| Work task A |
Print, with no changes, the part of the news excerpt on German media and Afghan journalists that opens with the words containing "Major German media" and closes with "of the country.".
| Work task B |
Answer these questions using the news excerpt on German media and Afghan journalists, one answer per line:
(i) Which news organizations does the excerpt name among those behind the open letter?
(ii) For how many years had the Afghan journalists served German readers and viewers?
(iii) What do the writers call their letter?

| Document section |
- Opening Delimiter -

Major German media organizations on Sunday urged Chancellor Angela Merkel to create an emergency visa program to help local journalists flee Afghanistan as the Taliban took control of the country.

In an open letter to Merkel and Foreign Minister Heiko Maas, the news organizations, including Der Spiegel, the news agency dpa, and Frankfurter Allgemeine Zeitung, said they feared for the lives of Afghan journalists who had served German readers and viewers for 20 years. They called on the senior officials to create an emergency immigration program mirroring one established for interpreters that had assisted the German military.

“This letter is a cry for help,” they wrote. “Our reporting, which provided the German public and politics with analysis, insights and impressions from the country, was inconceivable without the commitment and courage of the Afghan colleagues who supported us on site: the local journalists, stringers and translators.”

- Closing Delimiter -

| Supplied material |
- Opening Delimiter -

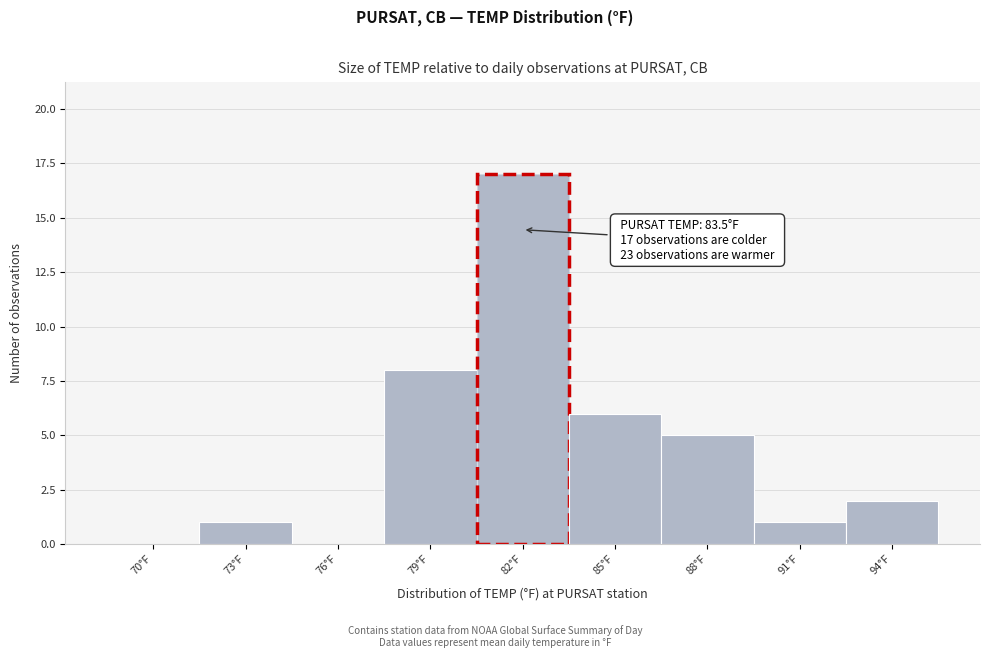

Reading left to right, what are all the values shown in this chart?

70°F=0	73°F=1	76°F=0	79°F=8	82°F=17	85°F=6	88°F=5	91°F=1	94°F=2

- Closing Delimiter -

| Written response A |
Major German media organizations on Sunday urged Chancellor Angela Merkel to create an emergency visa program to help local journalists flee Afghanistan as the Taliban took control of the country.

| Written response B |
(i) Der Spiegel, the news agency dpa, and Frankfurter Allgemeine Zeitung
(ii) 20 years
(iii) A cry for help